A good part of the other half hangs on the character and luck of Kapitänleutnant Walther Schwieger, commander of the U-2O. Only thirty years old, he was in 1915 already an ace as a submariner: not a ferocious “Hun” but a handsome and urbane young officer who was completely professional in his approach to his naval responsibilities. As Bailey and Ryan explain, “he was operating under orders that permitted him to sink, with or without warning, all enemy ships. …” In the interest of selfpreservation against gunfire or ramming, Schwieger had learned to prefer to sink without warning whenever it was feasible. On May 7 he was nearing the end of a successful three-thousandmile voyage from the German base at Emden, up around Scotland, and down the west coast of Ireland; he was then to hover briefly in the Irish Sea and go home. On May 6 he had sunk without warning two British ships of about six thousand tons each; he now had only three torpedoes left and was ready to start back—not, however, without a last look around for a possible strike. He was not, as many have supposed, lying in wait for the Lusitania ; but when, at about 1 P.M. on May 7, he surfaced and saw in the distance “starboard ahead four funnels and two masts of a steamer with course at right angles to us” (as he recorded it in his war diary), he knew that he had a good chance at an extraordinary prize. He submerged, got within range, fired a torpedo, and observed— undoubtedly with amazement—that his one lucky shot had mortally wounded his leviathan quarry. Without further ado he dived to twentyfour meters and headed out to sea, leaving in his wake one of the great calamities of maritime history. With remarkable objectivity Bailey and Ryan express their judgment on the act that has been so frequently denounced as unspeakably inhumane:

Schwieger was in danger not only from the prow of the Lusitania but also from the naval authorities at home. He operated under strict orders to sink all ships of the Lusitania ’s description whenever the opportunity arose. If he deliberately passed up such a rich prize for reasons of humanity, he ran the risk of severe disciplinary action. … In sum, the only safe, effective, and expedient alternative for Schwieger was to torpedo the Lusitania without warning.

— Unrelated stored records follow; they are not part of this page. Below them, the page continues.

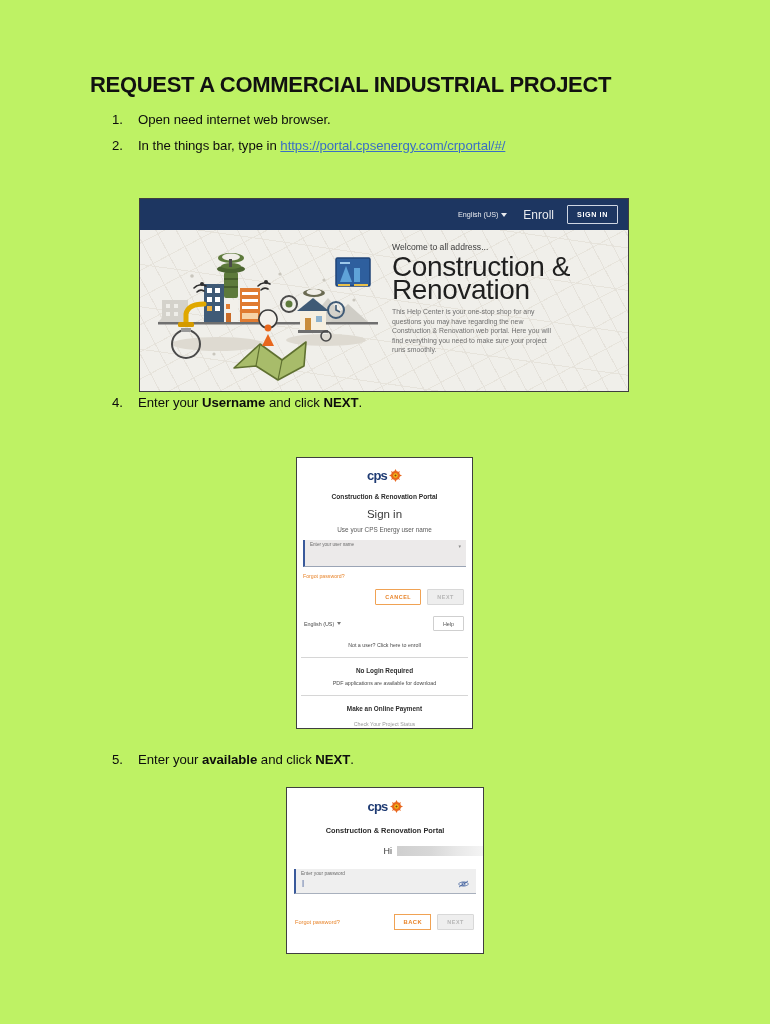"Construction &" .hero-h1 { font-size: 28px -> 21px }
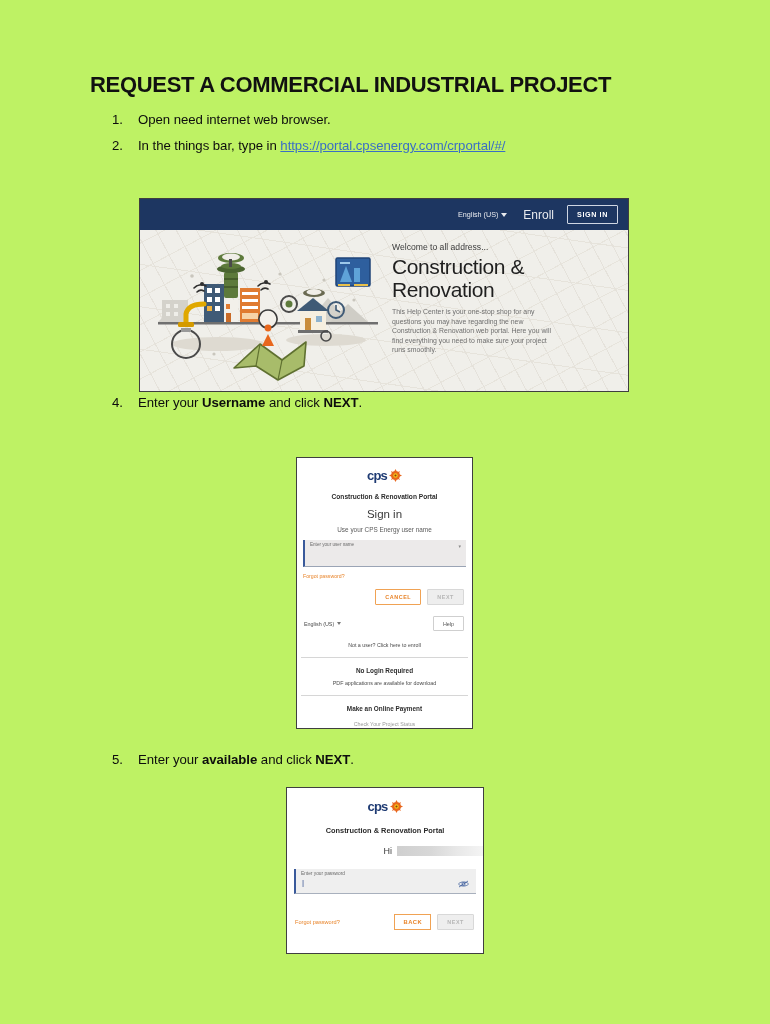"4. Enter your Username and" #step4 { top: 395px -> 404px }
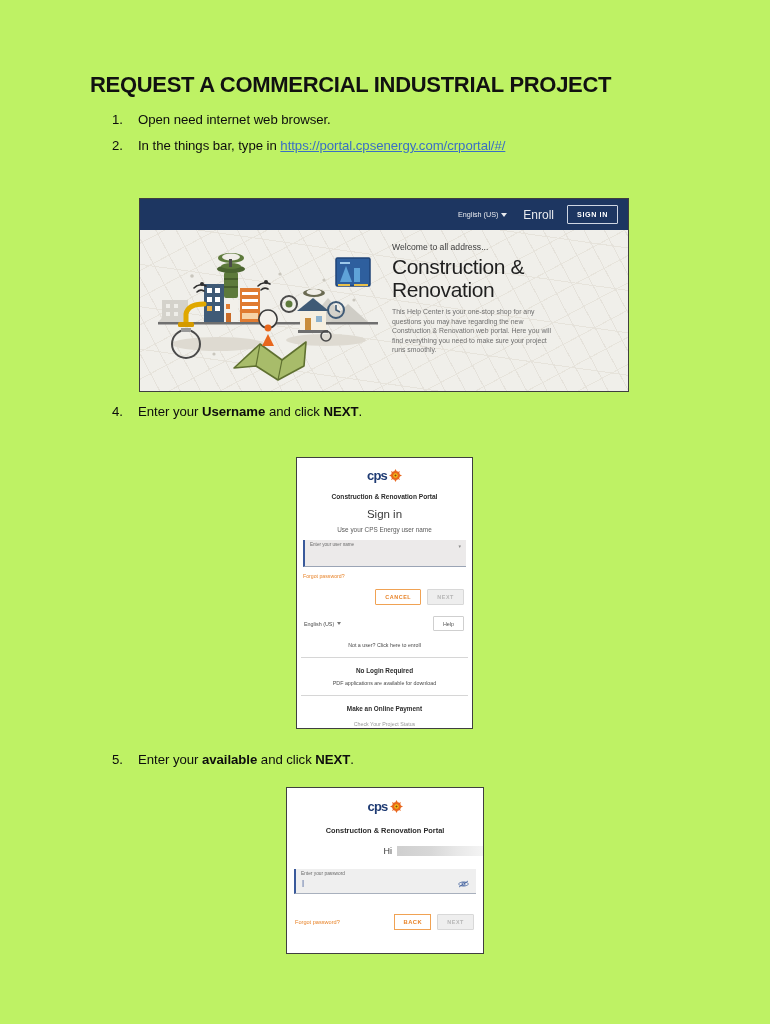"Hi" .hi-row { justify-content: flex-end -> center }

There are some who will find this conclusion as startling and sensational as Colin Simpson’s “conspiracy” theory about Churchill. The difference is that it is very firmly grounded on a long and meticulous sifting of the evidence, study of the circumstances, and reasonable judgment. Yet in the last analysis Simpson’s book may not be as much an affront to history as Bailey and Ryan thought it was when they wrote their agitated review for AMERICAN HERITAGE . They then expressed the fear that his book would “set back the truth for decades; his account will be resting on library shelves when the Republic celebrates its tricentennial.” Now their own excellent book is out; it will be resting probably on those identical shelves for just as long; and any discriminating reader who goes through both books will be able to determine without much effort which gives the more reliable account of how, why, and by whom the Lusitania was sunk on May 7, 1915.